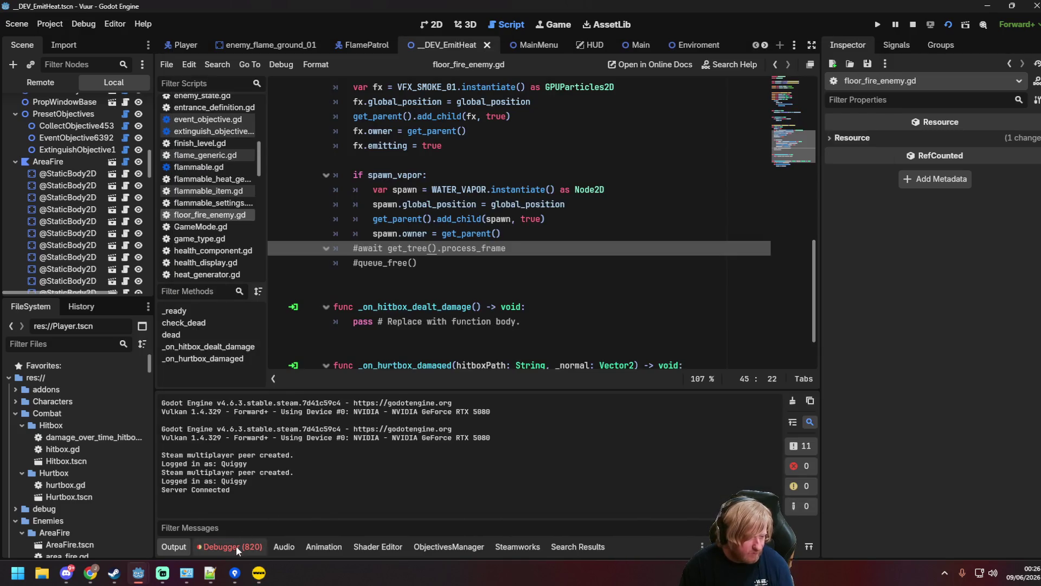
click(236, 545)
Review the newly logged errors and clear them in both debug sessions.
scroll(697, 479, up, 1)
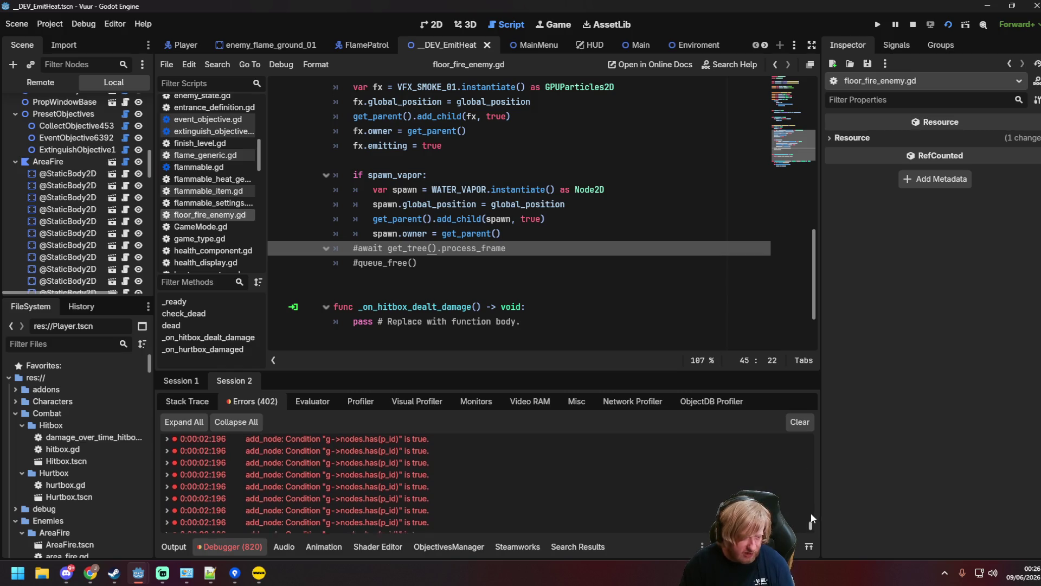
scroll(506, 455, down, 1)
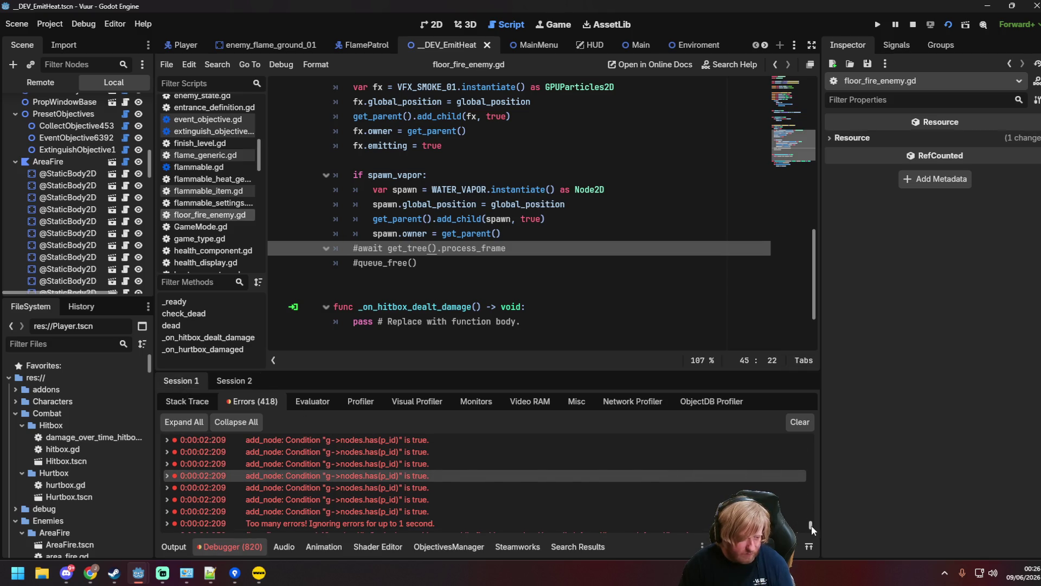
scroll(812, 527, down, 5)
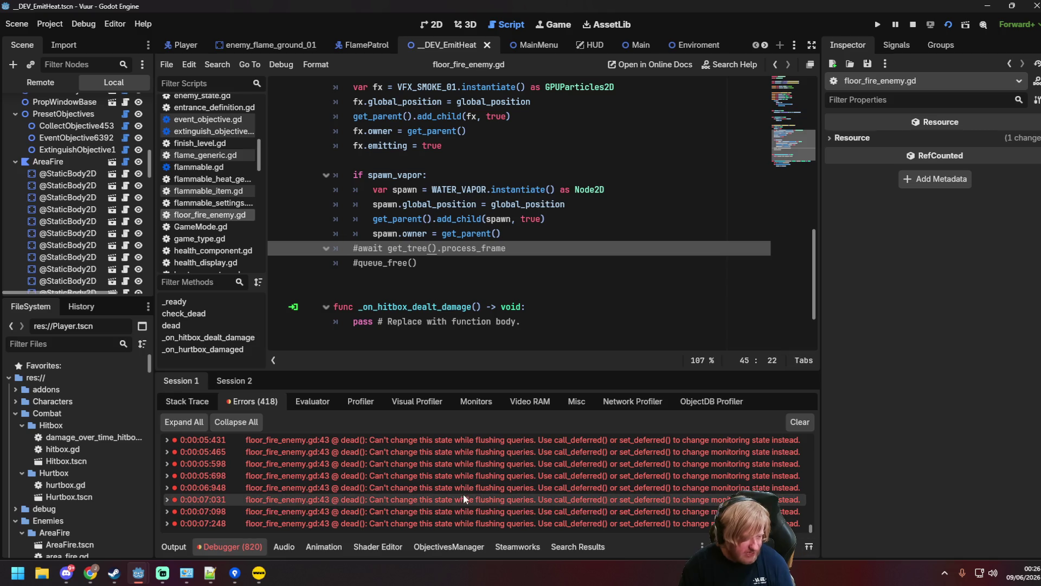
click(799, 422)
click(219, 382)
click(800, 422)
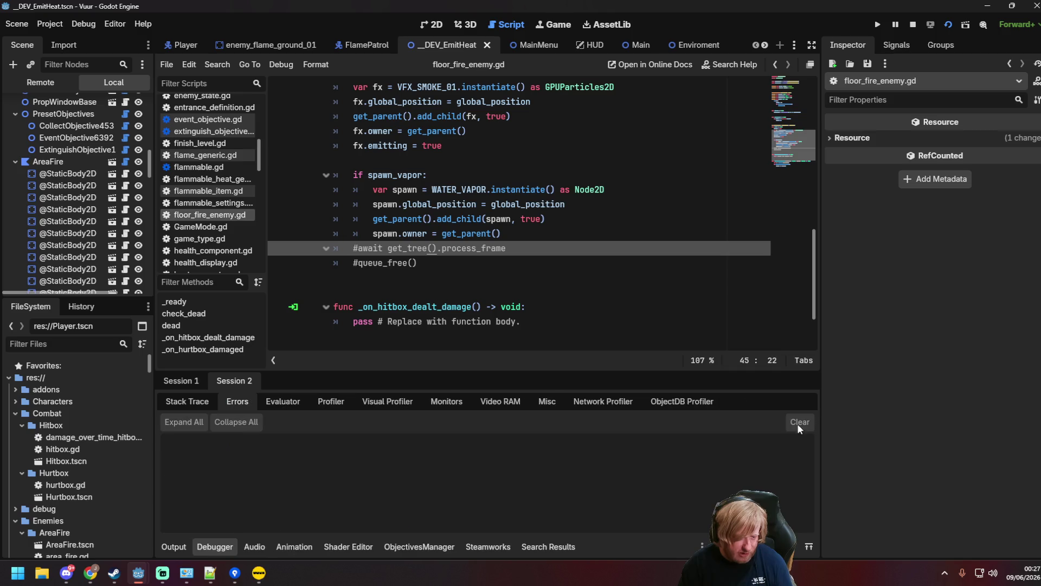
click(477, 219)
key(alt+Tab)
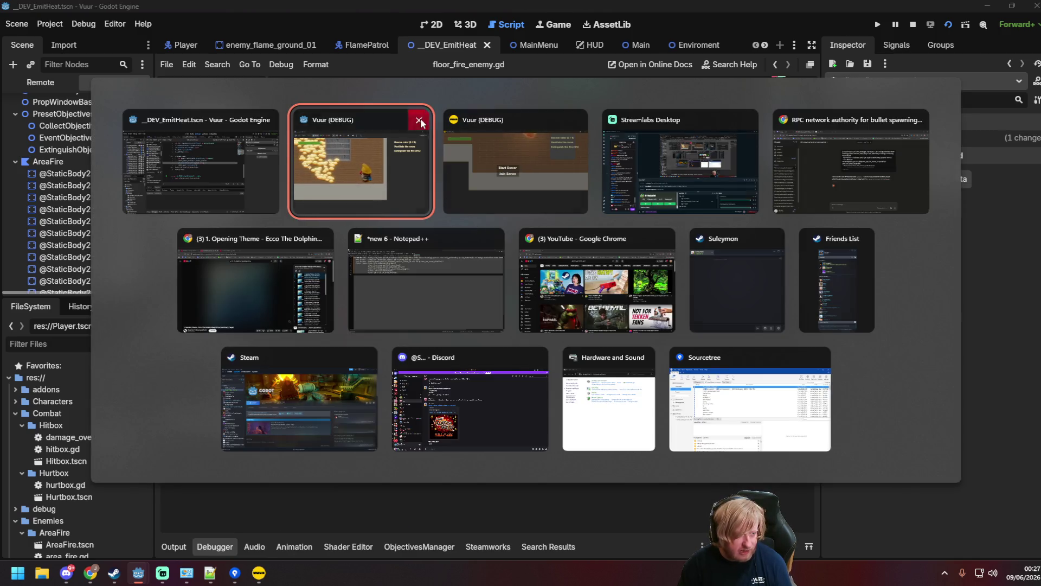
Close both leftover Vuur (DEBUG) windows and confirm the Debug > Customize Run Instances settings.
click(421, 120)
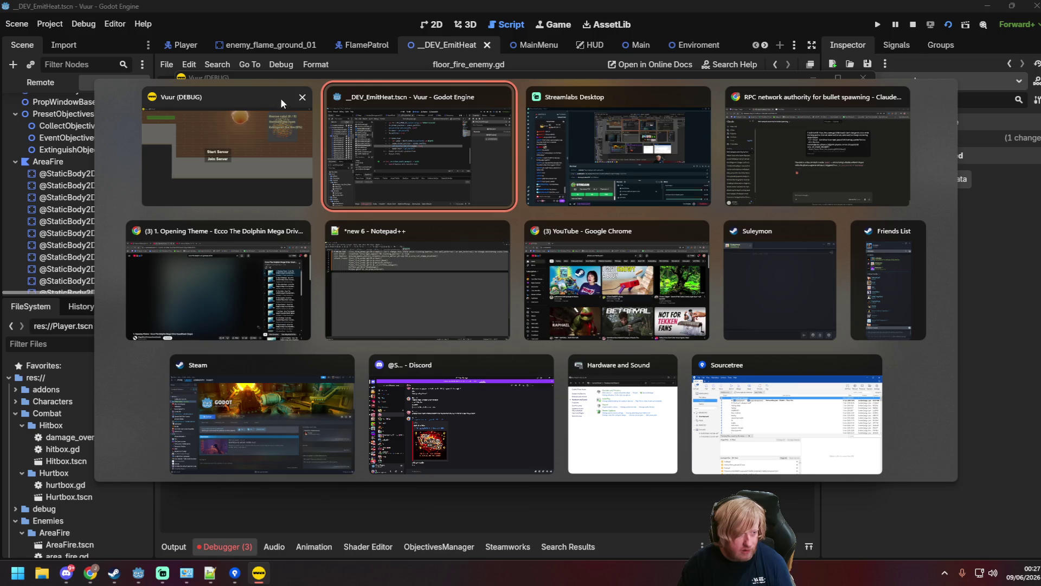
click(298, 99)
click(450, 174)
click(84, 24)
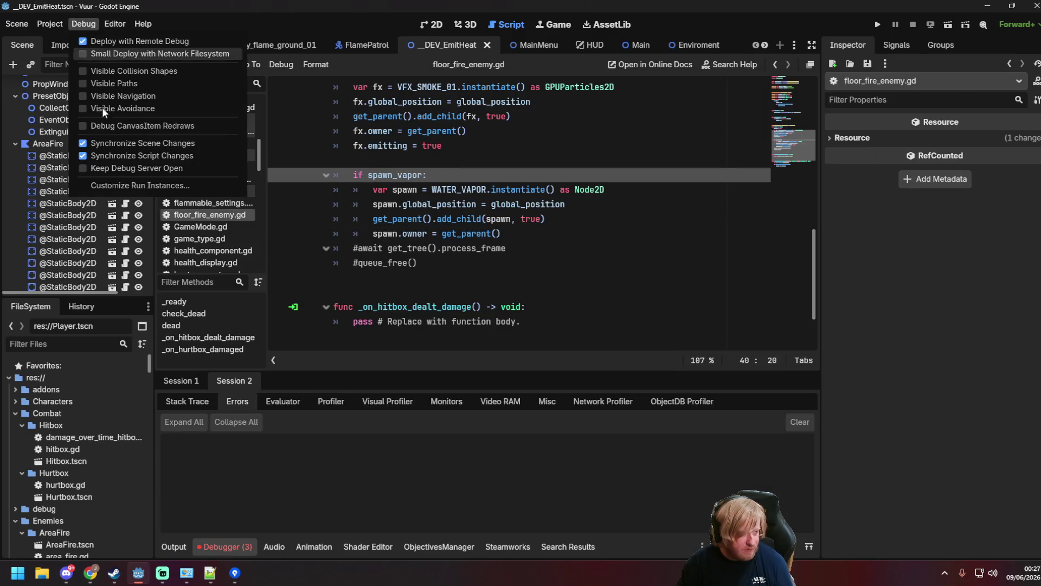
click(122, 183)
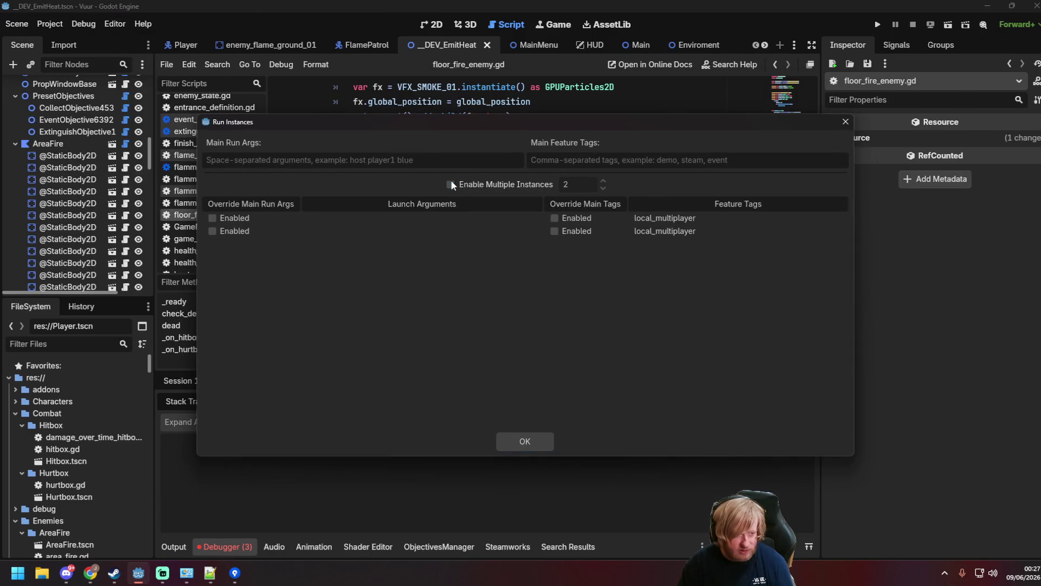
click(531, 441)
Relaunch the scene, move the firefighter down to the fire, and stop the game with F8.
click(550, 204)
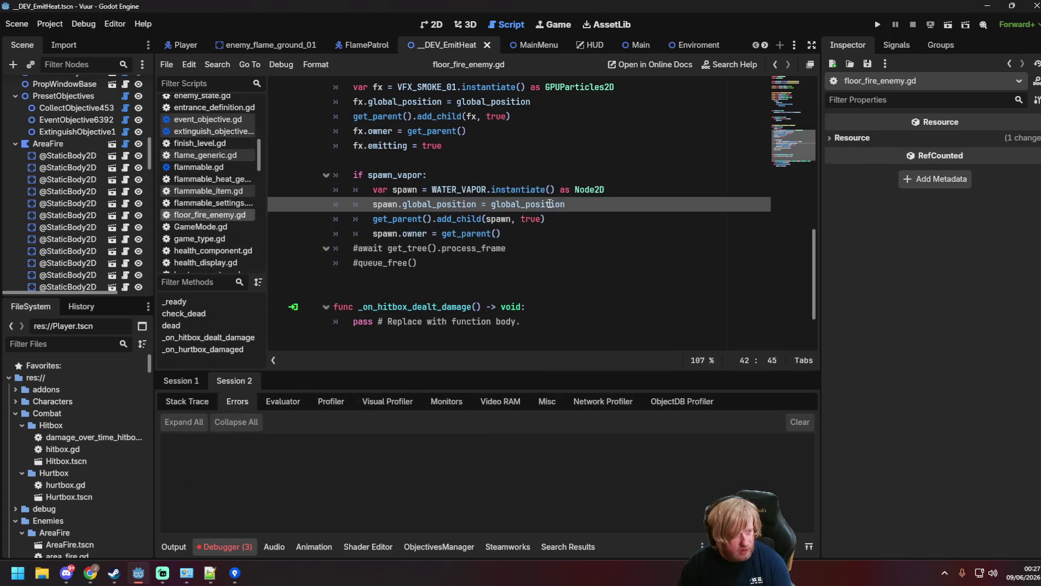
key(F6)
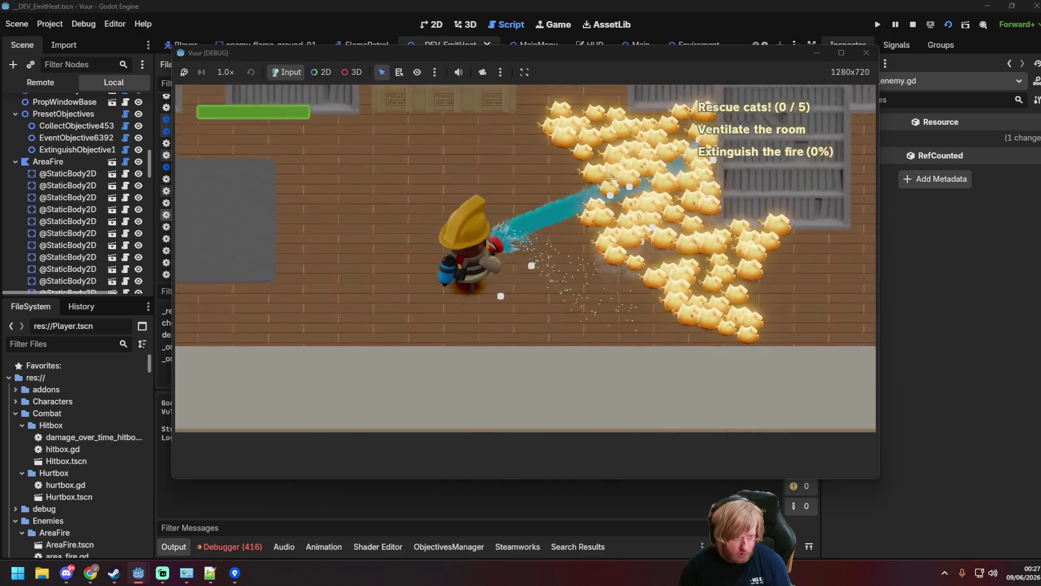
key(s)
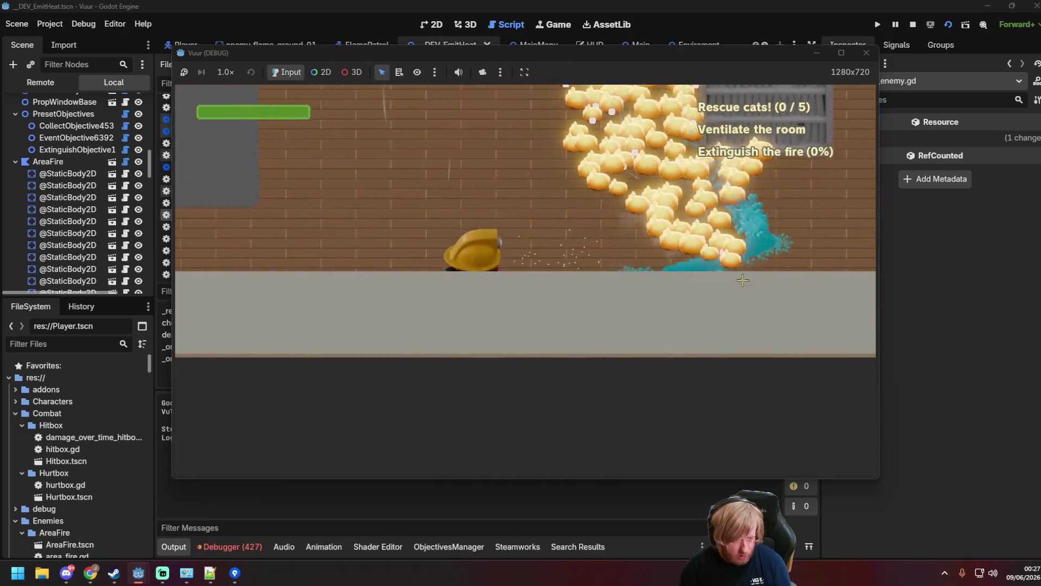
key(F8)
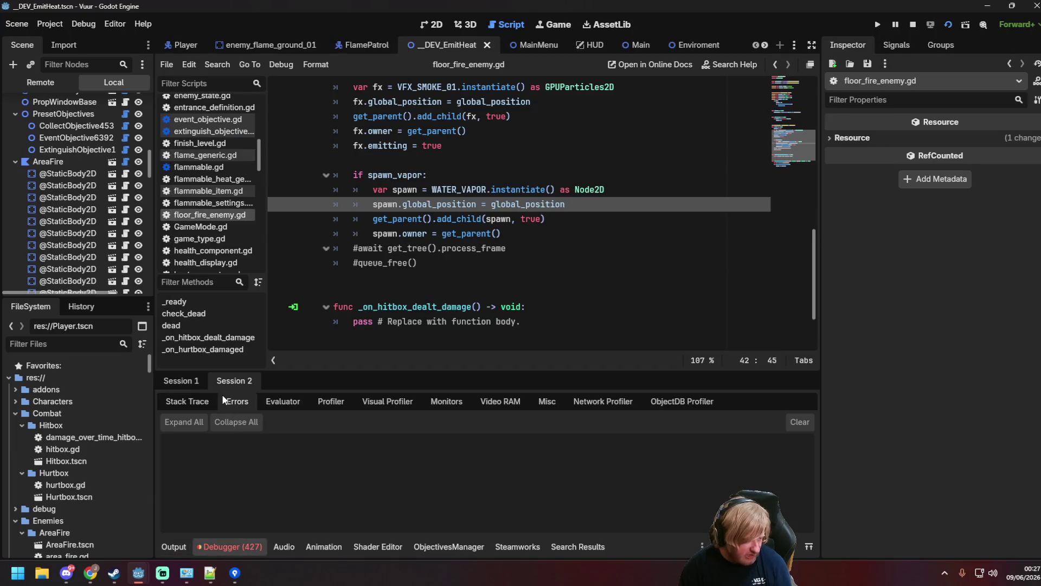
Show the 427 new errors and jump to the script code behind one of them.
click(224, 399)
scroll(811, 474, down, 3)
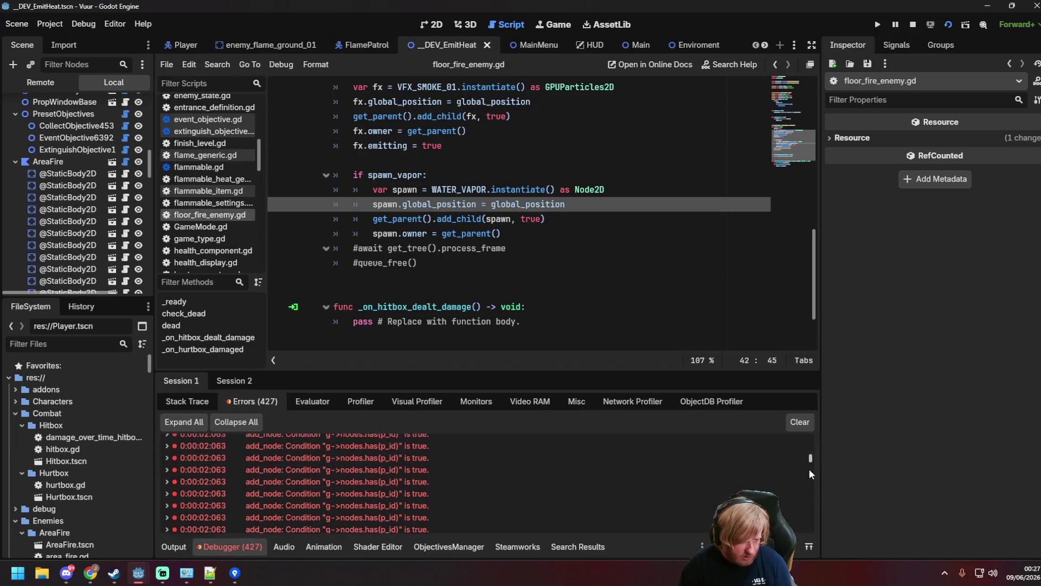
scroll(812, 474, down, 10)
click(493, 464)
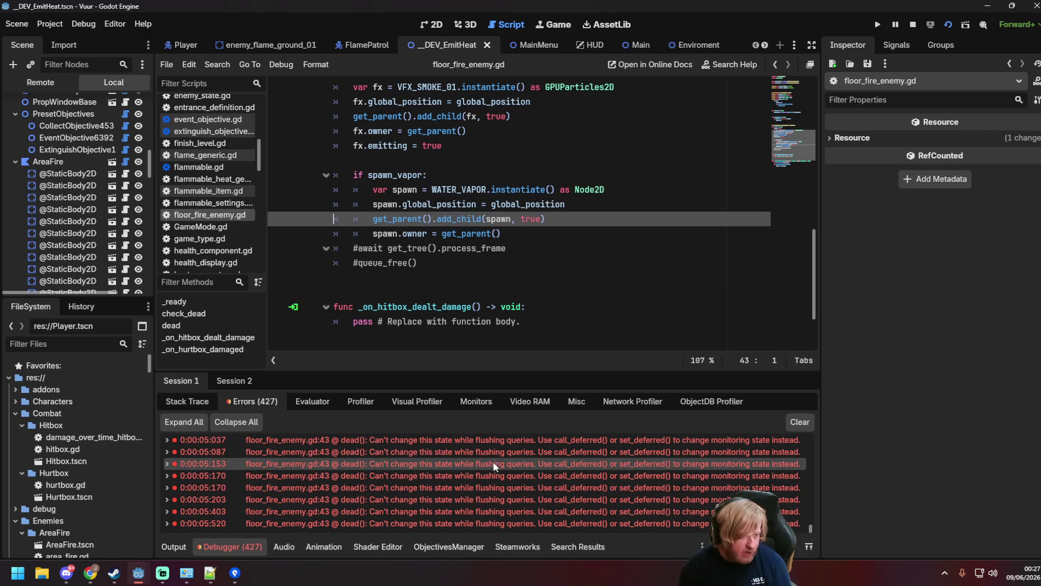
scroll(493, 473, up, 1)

§ PROBLEM DETAILS: Check each line of the listing above for the string "errors" and return those that contain it.

§ SOLUTION:
Review the newly logged errors and clear them in both debug sessions.
Show the 427 new errors and jump to the script code behind one of them.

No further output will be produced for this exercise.